For thirty years he was Chief Historian of
Fredericksburg & Spotsylvania National
Military Park. Krick is the author of twenty
books and more than two hundred published
articles. His Stonewall Jackson at Cedar
Mountain (University of North Carolina
Press, 1990) won three national awards, including
the Douglas Southall Freeman Prize for Best
Book in Southern History. Krick's Conquering
the Valley: Stonewall Jackson at Port Republic
(William Morrow & Co., 1996) was a main
selection of the History Book Club and a selection
of the Book of the Month Club. His latest
book, from the University of Alabama Press
(2007), is Civil War Weather in Virginia.
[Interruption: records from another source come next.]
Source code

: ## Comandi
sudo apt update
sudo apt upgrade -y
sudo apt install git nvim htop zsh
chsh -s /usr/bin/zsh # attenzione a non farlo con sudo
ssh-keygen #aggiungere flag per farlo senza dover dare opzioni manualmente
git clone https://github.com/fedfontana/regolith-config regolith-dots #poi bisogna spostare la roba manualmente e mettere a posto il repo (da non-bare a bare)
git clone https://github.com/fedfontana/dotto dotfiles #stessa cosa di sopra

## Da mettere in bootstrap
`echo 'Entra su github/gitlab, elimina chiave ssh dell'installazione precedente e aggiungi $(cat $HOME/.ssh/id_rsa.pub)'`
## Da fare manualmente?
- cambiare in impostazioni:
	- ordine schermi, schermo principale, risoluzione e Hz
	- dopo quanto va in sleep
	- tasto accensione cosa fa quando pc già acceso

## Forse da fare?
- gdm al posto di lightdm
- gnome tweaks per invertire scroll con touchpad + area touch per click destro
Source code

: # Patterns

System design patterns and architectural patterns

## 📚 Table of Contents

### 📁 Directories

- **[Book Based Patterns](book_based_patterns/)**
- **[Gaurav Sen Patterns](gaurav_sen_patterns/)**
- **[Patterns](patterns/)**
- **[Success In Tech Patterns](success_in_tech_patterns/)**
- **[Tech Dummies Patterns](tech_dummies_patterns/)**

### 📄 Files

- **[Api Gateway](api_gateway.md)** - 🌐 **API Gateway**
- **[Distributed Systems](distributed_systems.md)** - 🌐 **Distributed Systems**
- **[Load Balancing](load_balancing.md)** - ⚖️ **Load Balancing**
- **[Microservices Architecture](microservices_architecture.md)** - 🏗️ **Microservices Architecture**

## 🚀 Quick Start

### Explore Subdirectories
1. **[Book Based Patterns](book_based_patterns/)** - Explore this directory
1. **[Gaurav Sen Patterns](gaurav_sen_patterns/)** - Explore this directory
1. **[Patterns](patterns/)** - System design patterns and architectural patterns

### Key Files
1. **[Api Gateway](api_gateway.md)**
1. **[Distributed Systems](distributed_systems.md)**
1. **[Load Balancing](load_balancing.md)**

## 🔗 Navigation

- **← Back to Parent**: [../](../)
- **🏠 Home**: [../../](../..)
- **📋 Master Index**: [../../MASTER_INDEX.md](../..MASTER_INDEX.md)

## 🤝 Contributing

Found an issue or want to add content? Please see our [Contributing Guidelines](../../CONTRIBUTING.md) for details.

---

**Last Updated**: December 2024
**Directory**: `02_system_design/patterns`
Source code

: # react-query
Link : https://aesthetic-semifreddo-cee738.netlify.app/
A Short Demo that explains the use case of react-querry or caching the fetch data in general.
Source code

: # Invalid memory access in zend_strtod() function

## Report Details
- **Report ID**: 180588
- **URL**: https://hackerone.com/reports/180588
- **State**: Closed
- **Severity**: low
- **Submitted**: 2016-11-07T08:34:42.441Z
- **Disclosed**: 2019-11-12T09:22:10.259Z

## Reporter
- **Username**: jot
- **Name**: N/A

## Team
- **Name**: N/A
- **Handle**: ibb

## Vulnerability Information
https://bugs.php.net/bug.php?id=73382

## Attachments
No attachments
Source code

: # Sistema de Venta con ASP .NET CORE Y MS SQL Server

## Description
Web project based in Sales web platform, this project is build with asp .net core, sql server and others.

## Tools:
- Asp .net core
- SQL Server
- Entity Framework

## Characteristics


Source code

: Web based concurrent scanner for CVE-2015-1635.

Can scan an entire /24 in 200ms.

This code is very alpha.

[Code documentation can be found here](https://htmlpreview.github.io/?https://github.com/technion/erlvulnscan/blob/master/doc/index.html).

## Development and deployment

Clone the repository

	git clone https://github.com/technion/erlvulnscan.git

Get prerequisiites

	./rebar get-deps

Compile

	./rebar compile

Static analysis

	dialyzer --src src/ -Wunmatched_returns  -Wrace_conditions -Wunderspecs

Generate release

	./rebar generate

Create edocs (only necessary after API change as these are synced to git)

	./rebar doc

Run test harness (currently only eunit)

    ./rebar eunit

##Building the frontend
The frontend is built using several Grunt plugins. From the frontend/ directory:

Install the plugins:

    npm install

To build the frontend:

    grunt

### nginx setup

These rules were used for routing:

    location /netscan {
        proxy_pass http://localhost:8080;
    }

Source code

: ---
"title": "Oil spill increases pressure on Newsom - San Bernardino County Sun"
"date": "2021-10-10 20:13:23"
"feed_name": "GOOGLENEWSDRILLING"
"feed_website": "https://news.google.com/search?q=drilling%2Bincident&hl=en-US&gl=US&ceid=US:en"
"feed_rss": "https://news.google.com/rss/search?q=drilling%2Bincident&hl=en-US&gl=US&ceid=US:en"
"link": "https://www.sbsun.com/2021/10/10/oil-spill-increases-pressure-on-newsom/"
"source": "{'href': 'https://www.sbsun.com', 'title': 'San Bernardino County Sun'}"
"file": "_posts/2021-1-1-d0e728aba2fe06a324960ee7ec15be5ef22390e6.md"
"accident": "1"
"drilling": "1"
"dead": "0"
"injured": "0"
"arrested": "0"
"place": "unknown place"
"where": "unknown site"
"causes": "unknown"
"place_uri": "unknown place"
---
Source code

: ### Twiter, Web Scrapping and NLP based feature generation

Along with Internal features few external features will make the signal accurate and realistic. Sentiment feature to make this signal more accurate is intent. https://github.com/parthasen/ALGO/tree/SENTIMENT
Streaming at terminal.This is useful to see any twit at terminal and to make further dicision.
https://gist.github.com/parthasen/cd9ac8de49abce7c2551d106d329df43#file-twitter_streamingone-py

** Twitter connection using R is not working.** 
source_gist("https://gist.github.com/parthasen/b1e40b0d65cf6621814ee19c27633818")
During 2003-2006, Krick worked under contract
on the National Museum of the Marine Corps,
writing most of the words on the walls of
that new museum.
Mark
Neely
Mark
E. Neely Jr. is McCabe-Greer Professor of
the History of the Civil War Era and senior
historian in residence at the Pennsylvania
State University. He is author or coauthor
of eleven previous books, including The
Union Divided: Party Conflict in the Civil
War Northand The Union Image: Popular Prints
of the Civil War North. In 1992, he won
the Pulitzer Prize for his book The Fate of
Liberty, which also won the Bell I. Wiley
Prize.
Carol
Reardon
Carol
Reardon is George Winfree Professor of American
History at Penn State University. An expert
on the Civil War and Vietnam eras, she is
the author of many books and articles about
the U.S. military. Her titles include Soldiers
and Scholars: The U.S. Army and the Uses of
Military History, 1865-1920 (1990), Pickett’s
Charge in History and Memory (1997),
and Launch the Intruders: A Naval Attack
Squadron in the Vietnam War, 1972 (2005).
She was President of the Society for Military
History, and is a member of the National Advisory
Board of the Civil War Trust. Dr. Reardon
is currently serving as the General Harold
K. Johnson Professor of Military History at
the U.S. Army War College.
James
I. Robertson Jr.
Alumni
Distinguished Professor Emeritus at Virginia
Tech, is one of the most distinguished names
in Civil War history. A nationally acclaimed
teacher and lecturer, he has written or edited
two dozen books on the Civil War era. His
biography of Stonewall Jackson won eight national
awards and was the basis for the movie Gods
and Generals. His most recent book is
The Untold Civil War: Exploring the Human
Side of War (2011). Early in his career,
Robertson was appointed executive director
of the U.S. Civil War Centennial Commission
by President John F. Kennedy. Today he serves
on the Virginia Sesquicentennial of the American
Civil War Commission, appointed by the Virginia
General Assembly.
Jeffry
Wert
Jeffry D. Wert, a native of central Pennsylvania,
is a historian, author, and lecturer of Civil
War history. He graduated from the Lock Haven
University, earned a MA in history from The
Penn State University, and taught at Penns
Valley Area High School for thirty-three years,
retiring in 2002. He has written nine books
on the Civil War, two of which were awarded
the Laney Prize, A Brotherhood of Valor
and The Sword of Lincoln. Another book,
Gettysburg, Day Three, was nominated
for a Pulitzer Prize and a National Book Award.
His newest work, A Glorious Army,
has also been nominated for a National Book
Award. He has also received the William Woods
Hassler Award for contributions to Civil War
studies. He has appeared on the television
series “Civil War Journal” and
other documentaries. He has written more than
two hundred articles, columns, and essays
for history journals and magazines and has
lectured extensively throughout the country.